How do we treat hydatid disease?

A

E. multilocularis:

  • Medical management: Albendazole +/- Praziquantal for 3-24 months
  • Surgical cystectomy
  • PAIR [puncture, aspiration, injection, re-aspiration] with albendazole +/- praziquantal for >1 month prior to procedure and >2 months following procedure. [Contraindications are extensive: cysts communicating with biliary tree, cysts opening into abdo cavity/bronchi/urinary tract, risky locations of cyst, inactive or calcified lesions, uncooperative pts i.e. children].

E. granulosus:

  • Treatment is prolonged albendazole + surgical excision
31
Q

MCQ tips

A
  • It’s easy to get confused with Solium Taeniasis and Cysticercosis – remember that Taenia spp. eggs or proglottids in the faeces is not diagnostic for cysticercosis and that eating infected meat will not cause cysticercosis.
  • The main clinical scenario for neurocysticercosis is seizure/epilepsy.
  • An imaging question might show an MRI brain with neurocysticercosis
  • An imaging question might show Hydatid cysts on CXR
  • An imaging question might show MRI Liver/Abdomen with Hydatid cysts – internal cystic structure or daughter cysts might be visible and are pathognomonic.
  • An imaging question might show the more generic picture of hydatid cyst on CT liver/abdomen.

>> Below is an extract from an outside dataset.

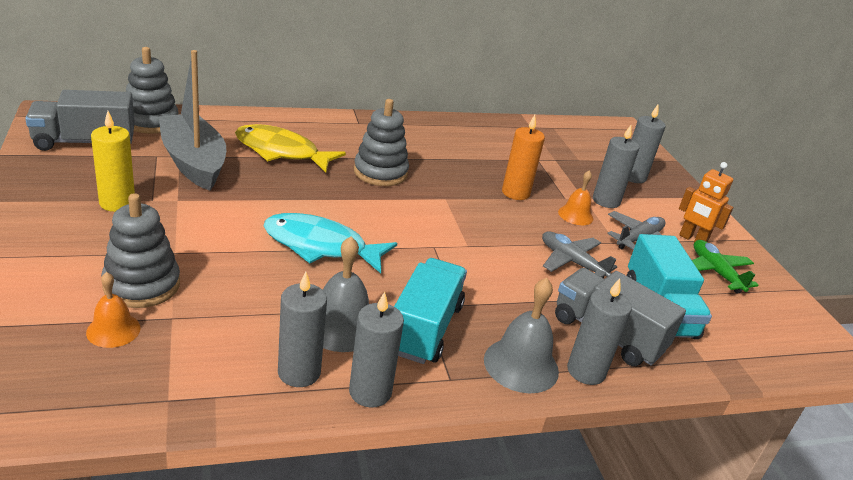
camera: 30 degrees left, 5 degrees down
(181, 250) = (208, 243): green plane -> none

In contrast to amoebic abscess/bacterial abscess in the liver, with Hydatid diseases the patient is usually well (barring complications) and has clinical features of gradual increasing seizure and pressure/mass effect.
32
Q

What is the difference between an intermediate and a definitive host?

A

The definitive host is host in which a parasite attains sexual maturity.

The intermediate host is a host in which a parasite passes one or more of its asexual stages; usually designated first and second, if there is more than one.